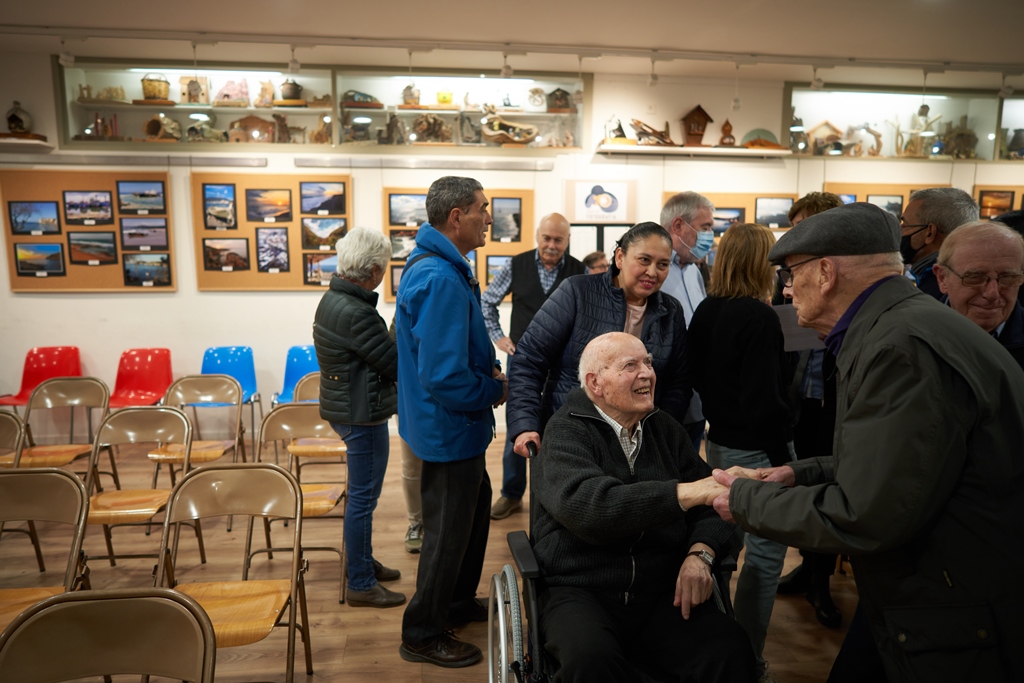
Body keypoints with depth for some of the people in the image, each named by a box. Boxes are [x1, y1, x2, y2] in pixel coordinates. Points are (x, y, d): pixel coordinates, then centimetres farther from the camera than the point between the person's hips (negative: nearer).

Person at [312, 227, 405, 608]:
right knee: (363, 497, 2)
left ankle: (361, 561, 39)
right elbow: (395, 365, -18)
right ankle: (361, 584, 16)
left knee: (362, 492, 22)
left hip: (345, 406, 10)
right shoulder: (356, 313, -25)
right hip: (362, 415, -10)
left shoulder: (333, 298, 6)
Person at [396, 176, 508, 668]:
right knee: (449, 529, 7)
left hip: (455, 426, 11)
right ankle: (423, 635, 28)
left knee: (475, 506, 25)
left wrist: (491, 372, 2)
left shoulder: (441, 266, 6)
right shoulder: (440, 279, -28)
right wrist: (496, 390, -15)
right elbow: (445, 378, -32)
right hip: (450, 429, -11)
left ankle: (458, 603, 45)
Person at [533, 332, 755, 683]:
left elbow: (710, 506, 6)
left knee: (731, 650, -22)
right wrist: (687, 492, -30)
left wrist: (699, 554, -15)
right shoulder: (566, 432, -6)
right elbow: (587, 505, -25)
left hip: (663, 592, 4)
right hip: (580, 589, -3)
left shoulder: (665, 429, 10)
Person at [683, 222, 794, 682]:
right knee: (764, 554, 4)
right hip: (757, 449, -8)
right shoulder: (760, 318, -19)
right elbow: (765, 399, -21)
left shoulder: (706, 311, 4)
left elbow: (693, 375, 11)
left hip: (719, 442, 9)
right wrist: (782, 459, -14)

※

Your assignment
Return all of the data above verbatim, leaving out the picture.

Expected answer
Body keypoints with depth for some of the people in the image, each named by a box. Boxes are [x1, y1, x2, y2] in pixel coordinates. Points are (x, y, d): pixel coordinates, then centimetres farther from the camera than the point between the person's hips (negative: nearer).

Person at [312, 227, 405, 608]:
right knee: (363, 497, 2)
left ankle: (361, 561, 39)
right elbow: (395, 365, -18)
right ankle: (361, 584, 16)
left knee: (362, 492, 22)
left hip: (345, 406, 10)
right shoulder: (356, 313, -25)
right hip: (362, 415, -10)
left shoulder: (333, 298, 6)
Person at [396, 176, 508, 668]:
right knee: (449, 529, 7)
left hip: (455, 426, 11)
right ankle: (423, 635, 28)
left knee: (475, 506, 25)
left wrist: (491, 372, 2)
left shoulder: (441, 266, 6)
right shoulder: (440, 279, -28)
right wrist: (496, 390, -15)
right elbow: (445, 378, -32)
right hip: (450, 429, -11)
left ankle: (458, 603, 45)
Person at [533, 332, 755, 683]:
left elbow: (710, 506, 6)
left knee: (731, 650, -22)
right wrist: (687, 492, -30)
left wrist: (699, 554, -15)
right shoulder: (566, 432, -6)
right elbow: (587, 505, -25)
left hip: (663, 592, 4)
right hip: (580, 589, -3)
left shoulder: (665, 429, 10)
Person at [683, 222, 794, 682]:
right knee: (764, 554, 4)
right hip: (757, 449, -8)
right shoulder: (760, 318, -19)
right elbow: (765, 399, -21)
left shoulder: (706, 311, 4)
left elbow: (693, 375, 11)
left hip: (719, 442, 9)
right wrist: (782, 459, -14)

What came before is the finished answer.